*** Opening INPUT DATA ***

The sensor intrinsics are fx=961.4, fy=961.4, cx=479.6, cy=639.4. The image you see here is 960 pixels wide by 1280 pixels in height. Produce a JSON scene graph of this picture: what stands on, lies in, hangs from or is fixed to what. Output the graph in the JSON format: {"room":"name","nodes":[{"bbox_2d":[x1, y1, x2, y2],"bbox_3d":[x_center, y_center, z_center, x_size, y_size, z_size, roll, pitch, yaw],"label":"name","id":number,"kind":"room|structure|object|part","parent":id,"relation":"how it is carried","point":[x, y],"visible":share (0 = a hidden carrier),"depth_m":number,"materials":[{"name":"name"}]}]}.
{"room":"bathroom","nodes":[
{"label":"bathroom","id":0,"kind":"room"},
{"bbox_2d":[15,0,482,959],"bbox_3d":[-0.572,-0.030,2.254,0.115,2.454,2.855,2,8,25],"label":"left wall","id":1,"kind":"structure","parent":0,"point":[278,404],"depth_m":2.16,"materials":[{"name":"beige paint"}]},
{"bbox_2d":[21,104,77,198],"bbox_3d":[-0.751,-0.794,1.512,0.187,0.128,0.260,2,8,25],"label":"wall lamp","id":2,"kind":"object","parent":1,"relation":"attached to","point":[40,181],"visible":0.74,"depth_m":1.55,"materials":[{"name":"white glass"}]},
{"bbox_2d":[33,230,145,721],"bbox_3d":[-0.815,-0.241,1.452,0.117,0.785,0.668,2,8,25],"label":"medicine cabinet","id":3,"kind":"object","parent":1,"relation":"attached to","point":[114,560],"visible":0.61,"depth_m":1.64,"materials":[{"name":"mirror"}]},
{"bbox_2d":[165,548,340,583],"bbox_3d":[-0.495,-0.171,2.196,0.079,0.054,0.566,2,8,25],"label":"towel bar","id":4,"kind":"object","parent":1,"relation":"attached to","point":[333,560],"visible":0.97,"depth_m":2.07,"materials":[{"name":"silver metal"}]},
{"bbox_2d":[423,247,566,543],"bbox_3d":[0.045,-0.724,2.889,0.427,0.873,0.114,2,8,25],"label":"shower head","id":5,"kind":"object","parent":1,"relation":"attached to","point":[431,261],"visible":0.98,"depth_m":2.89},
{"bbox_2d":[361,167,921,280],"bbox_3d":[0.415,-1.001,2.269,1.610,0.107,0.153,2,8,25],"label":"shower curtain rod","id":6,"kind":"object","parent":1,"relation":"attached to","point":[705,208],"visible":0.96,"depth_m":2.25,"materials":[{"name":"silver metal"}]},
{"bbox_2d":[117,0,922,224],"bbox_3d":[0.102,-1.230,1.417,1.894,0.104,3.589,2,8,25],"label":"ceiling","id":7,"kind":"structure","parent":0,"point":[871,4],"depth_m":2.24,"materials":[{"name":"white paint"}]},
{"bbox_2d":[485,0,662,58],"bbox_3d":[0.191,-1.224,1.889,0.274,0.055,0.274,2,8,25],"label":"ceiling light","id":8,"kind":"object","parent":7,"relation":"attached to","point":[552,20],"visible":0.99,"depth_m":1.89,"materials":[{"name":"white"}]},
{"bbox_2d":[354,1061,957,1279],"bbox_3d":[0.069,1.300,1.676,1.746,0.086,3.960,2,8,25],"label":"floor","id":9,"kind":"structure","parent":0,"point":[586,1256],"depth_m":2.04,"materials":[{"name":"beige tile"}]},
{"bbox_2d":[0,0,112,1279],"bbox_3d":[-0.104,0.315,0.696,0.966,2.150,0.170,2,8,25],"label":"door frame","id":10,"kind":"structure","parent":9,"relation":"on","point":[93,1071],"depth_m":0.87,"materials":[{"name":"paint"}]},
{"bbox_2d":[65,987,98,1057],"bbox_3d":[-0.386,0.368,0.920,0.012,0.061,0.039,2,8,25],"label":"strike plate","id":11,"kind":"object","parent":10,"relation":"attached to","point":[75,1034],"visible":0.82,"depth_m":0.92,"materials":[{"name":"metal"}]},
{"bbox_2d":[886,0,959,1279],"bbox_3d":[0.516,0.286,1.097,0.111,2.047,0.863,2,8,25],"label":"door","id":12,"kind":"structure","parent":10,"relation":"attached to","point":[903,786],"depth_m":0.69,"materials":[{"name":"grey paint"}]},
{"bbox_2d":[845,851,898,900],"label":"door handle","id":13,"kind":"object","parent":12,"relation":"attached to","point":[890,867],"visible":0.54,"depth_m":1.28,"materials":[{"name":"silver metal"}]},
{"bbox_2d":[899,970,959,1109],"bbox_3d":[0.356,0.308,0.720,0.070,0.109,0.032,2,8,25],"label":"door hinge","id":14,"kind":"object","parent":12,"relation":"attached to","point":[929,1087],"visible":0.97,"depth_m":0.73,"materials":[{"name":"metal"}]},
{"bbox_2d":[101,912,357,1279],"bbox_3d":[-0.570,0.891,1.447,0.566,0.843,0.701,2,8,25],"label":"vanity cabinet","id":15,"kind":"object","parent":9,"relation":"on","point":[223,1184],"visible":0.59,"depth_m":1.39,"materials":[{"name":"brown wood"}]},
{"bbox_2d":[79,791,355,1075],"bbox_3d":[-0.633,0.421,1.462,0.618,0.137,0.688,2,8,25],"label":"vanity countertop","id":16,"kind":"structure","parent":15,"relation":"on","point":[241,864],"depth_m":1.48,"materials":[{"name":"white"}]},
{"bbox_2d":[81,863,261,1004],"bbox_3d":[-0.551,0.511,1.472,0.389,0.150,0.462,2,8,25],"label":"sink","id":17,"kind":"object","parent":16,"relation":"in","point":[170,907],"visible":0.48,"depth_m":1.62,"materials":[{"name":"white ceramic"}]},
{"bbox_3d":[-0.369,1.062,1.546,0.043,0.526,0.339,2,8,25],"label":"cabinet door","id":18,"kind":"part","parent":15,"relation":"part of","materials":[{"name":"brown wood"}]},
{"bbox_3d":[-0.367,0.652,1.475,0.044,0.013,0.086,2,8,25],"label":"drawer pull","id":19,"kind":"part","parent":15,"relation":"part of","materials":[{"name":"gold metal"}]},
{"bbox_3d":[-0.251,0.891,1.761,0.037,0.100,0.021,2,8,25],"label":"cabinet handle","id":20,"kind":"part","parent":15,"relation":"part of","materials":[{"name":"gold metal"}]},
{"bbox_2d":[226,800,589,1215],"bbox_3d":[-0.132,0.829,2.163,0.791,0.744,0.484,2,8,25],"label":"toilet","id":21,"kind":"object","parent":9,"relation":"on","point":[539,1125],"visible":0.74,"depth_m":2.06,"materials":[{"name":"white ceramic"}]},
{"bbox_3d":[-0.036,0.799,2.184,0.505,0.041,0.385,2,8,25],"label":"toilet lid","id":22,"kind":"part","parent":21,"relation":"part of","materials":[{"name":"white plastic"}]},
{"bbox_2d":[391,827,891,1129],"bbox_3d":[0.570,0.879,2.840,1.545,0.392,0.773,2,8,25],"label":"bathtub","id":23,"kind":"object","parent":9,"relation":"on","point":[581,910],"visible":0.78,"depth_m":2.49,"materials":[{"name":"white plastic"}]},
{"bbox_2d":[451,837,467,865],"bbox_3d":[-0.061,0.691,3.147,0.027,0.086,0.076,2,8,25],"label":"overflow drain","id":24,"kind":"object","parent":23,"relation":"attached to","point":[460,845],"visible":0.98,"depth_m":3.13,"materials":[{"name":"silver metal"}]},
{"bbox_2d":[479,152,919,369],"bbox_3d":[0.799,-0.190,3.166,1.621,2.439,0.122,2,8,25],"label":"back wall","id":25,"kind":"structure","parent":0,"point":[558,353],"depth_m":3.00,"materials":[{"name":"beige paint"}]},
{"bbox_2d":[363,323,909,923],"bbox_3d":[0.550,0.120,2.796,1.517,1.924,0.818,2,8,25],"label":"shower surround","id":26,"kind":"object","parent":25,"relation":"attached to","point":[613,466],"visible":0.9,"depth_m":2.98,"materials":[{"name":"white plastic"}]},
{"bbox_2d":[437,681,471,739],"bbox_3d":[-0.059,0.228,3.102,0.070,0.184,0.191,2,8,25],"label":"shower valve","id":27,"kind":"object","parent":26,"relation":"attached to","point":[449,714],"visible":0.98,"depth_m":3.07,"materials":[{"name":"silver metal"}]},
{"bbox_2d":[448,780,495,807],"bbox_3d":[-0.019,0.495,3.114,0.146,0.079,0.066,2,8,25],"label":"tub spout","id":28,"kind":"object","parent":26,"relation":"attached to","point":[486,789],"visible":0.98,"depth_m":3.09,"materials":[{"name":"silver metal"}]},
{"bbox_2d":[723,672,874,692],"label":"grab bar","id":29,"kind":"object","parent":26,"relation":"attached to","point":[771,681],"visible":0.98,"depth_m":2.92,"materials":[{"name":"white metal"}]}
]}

*** Closing INPUT DATA ***

> **EXERCISE PROMPT**
Go through the records above. Copy each line in which the string "bathroom" appears.

> **YOUR SOLUTION**
{"room":"bathroom","nodes":[
{"label":"bathroom","id":0,"kind":"room"},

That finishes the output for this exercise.